====== Records provided

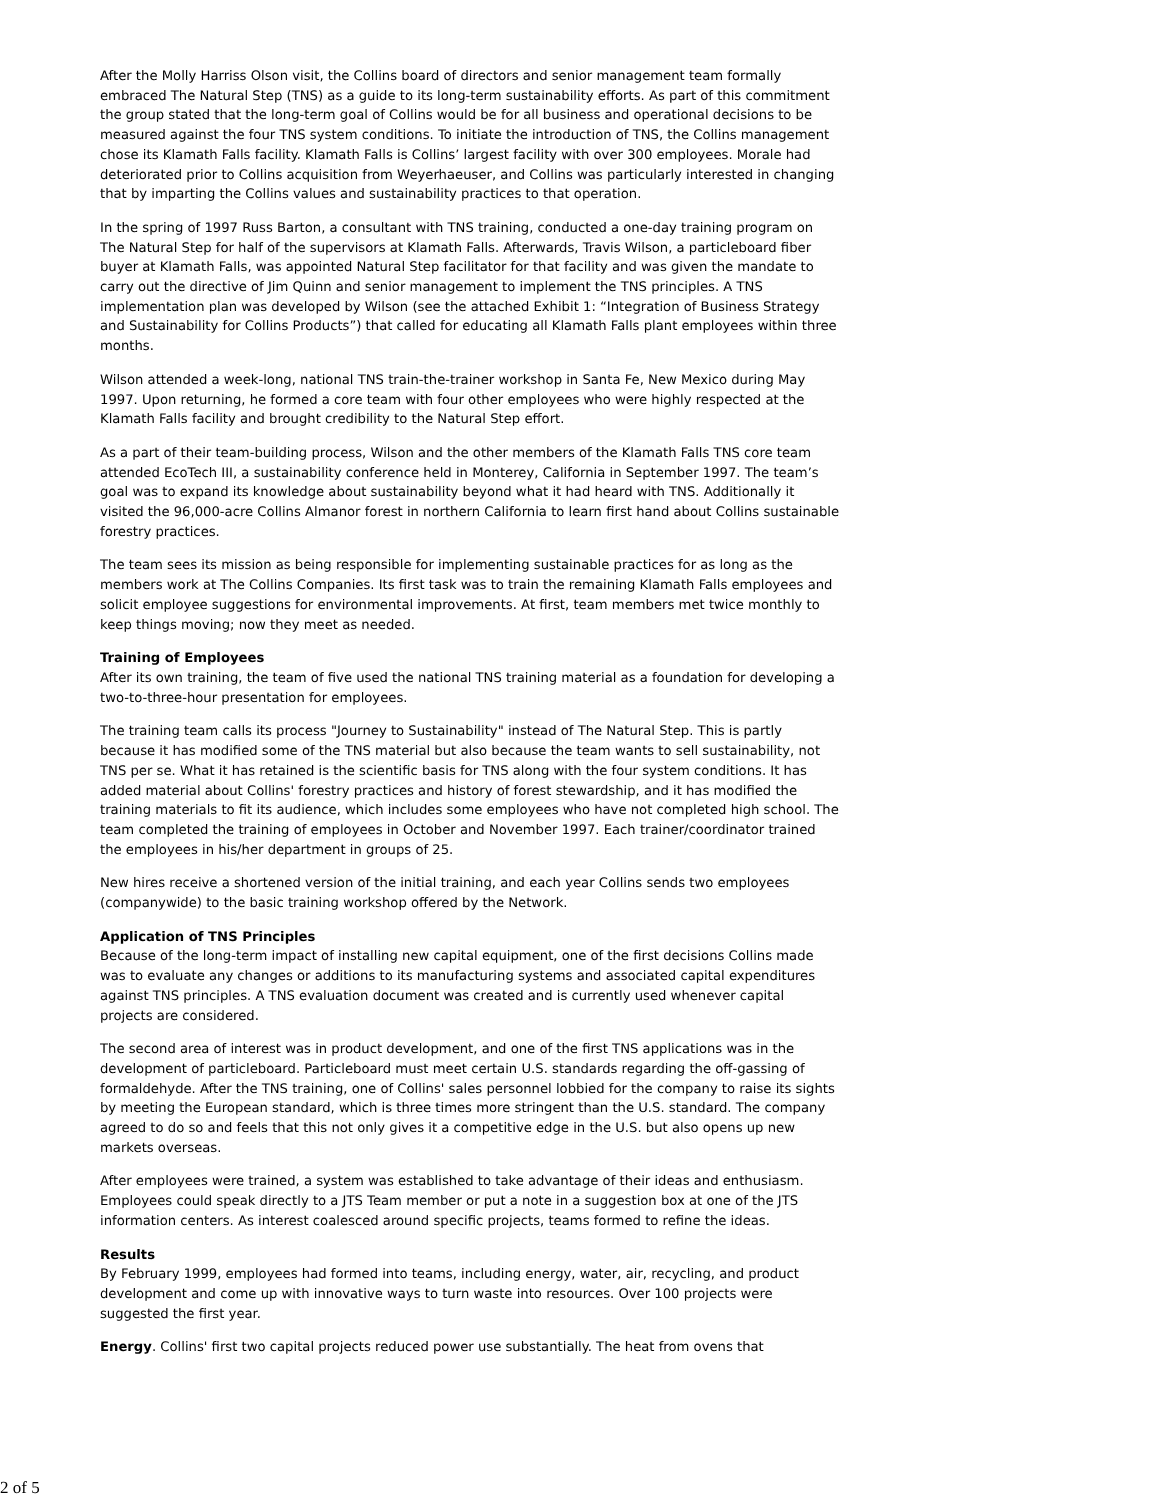After the Molly Harriss Olson visit, the Collins board of directors and senior management team formally embraced The Natural Step (TNS) as a guide to its long-term sustainability efforts. As part of this commitment the group stated that the long-term goal of Collins would be for all business and operational decisions to be measured against the four TNS system conditions. To initiate the introduction of TNS, the Collins management chose its Klamath Falls facility. Klamath Falls is Collins’ largest facility with over 300 employees. Morale had deteriorated prior to Collins acquisition from Weyerhaeuser, and Collins was particularly interested in changing that by imparting the Collins values and sustainability practices to that operation.
In the spring of 1997 Russ Barton, a consultant with TNS training, conducted a one-day training program on The Natural Step for half of the supervisors at Klamath Falls. Afterwards, Travis Wilson, a particleboard fiber buyer at Klamath Falls, was appointed Natural Step facilitator for that facility and was given the mandate to carry out the directive of Jim Quinn and senior management to implement the TNS principles. A TNS implementation plan was developed by Wilson (see the attached Exhibit 1: “Integration of Business Strategy and Sustainability for Collins Products”) that called for educating all Klamath Falls plant employees within three months.
Wilson attended a week-long, national TNS train-the-trainer workshop in Santa Fe, New Mexico during May 1997. Upon returning, he formed a core team with four other employees who were highly respected at the Klamath Falls facility and brought credibility to the Natural Step effort.
As a part of their team-building process, Wilson and the other members of the Klamath Falls TNS core team attended EcoTech III, a sustainability conference held in Monterey, California in September 1997. The team’s goal was to expand its knowledge about sustainability beyond what it had heard with TNS. Additionally it visited the 96,000-acre Collins Almanor forest in northern California to learn first hand about Collins sustainable forestry practices.
The team sees its mission as being responsible for implementing sustainable practices for as long as the members work at The Collins Companies. Its first task was to train the remaining Klamath Falls employees and solicit employee suggestions for environmental improvements. At first, team members met twice monthly to keep things moving; now they meet as needed.
Training of Employees
After its own training, the team of five used the national TNS training material as a foundation for developing a two-to-three-hour presentation for employees.
The training team calls its process "Journey to Sustainability" instead of The Natural Step. This is partly because it has modified some of the TNS material but also because the team wants to sell sustainability, not TNS per se. What it has retained is the scientific basis for TNS along with the four system conditions. It has added material about Collins' forestry practices and history of forest stewardship, and it has modified the training materials to fit its audience, which includes some employees who have not completed high school. The team completed the training of employees in October and November 1997. Each trainer/coordinator trained the employees in his/her department in groups of 25.
New hires receive a shortened version of the initial training, and each year Collins sends two employees (companywide) to the basic training workshop offered by the Network.
Application of TNS Principles
Because of the long-term impact of installing new capital equipment, one of the first decisions Collins made was to evaluate any changes or additions to its manufacturing systems and associated capital expenditures against TNS principles. A TNS evaluation document was created and is currently used whenever capital projects are considered.
The second area of interest was in product development, and one of the first TNS applications was in the development of particleboard. Particleboard must meet certain U.S. standards regarding the off-gassing of formaldehyde. After the TNS training, one of Collins' sales personnel lobbied for the company to raise its sights by meeting the European standard, which is three times more stringent than the U.S. standard. The company agreed to do so and feels that this not only gives it a competitive edge in the U.S. but also opens up new markets overseas.
After employees were trained, a system was established to take advantage of their ideas and enthusiasm. Employees could speak directly to a JTS Team member or put a note in a suggestion box at one of the JTS information centers. As interest coalesced around specific projects, teams formed to refine the ideas.
Results
By February 1999, employees had formed into teams, including energy, water, air, recycling, and product development and come up with innovative ways to turn waste into resources. Over 100 projects were suggested the first year.
Energy. Collins' first two capital projects reduced power use substantially. The heat from ovens that
2 of 5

============

The lines to copy are those in the listing that contain the word "workshop".

▸ **Task response**:
Wilson attended a week-long, national TNS train-the-trainer workshop in Santa Fe, New Mexico during May 1997. Upon returning, he formed a core team with four other employees who were highly respected at the Klamath Falls facility and brought credibility to the Natural Step effort.
New hires receive a shortened version of the initial training, and each year Collins sends two employees (companywide) to the basic training workshop offered by the Network.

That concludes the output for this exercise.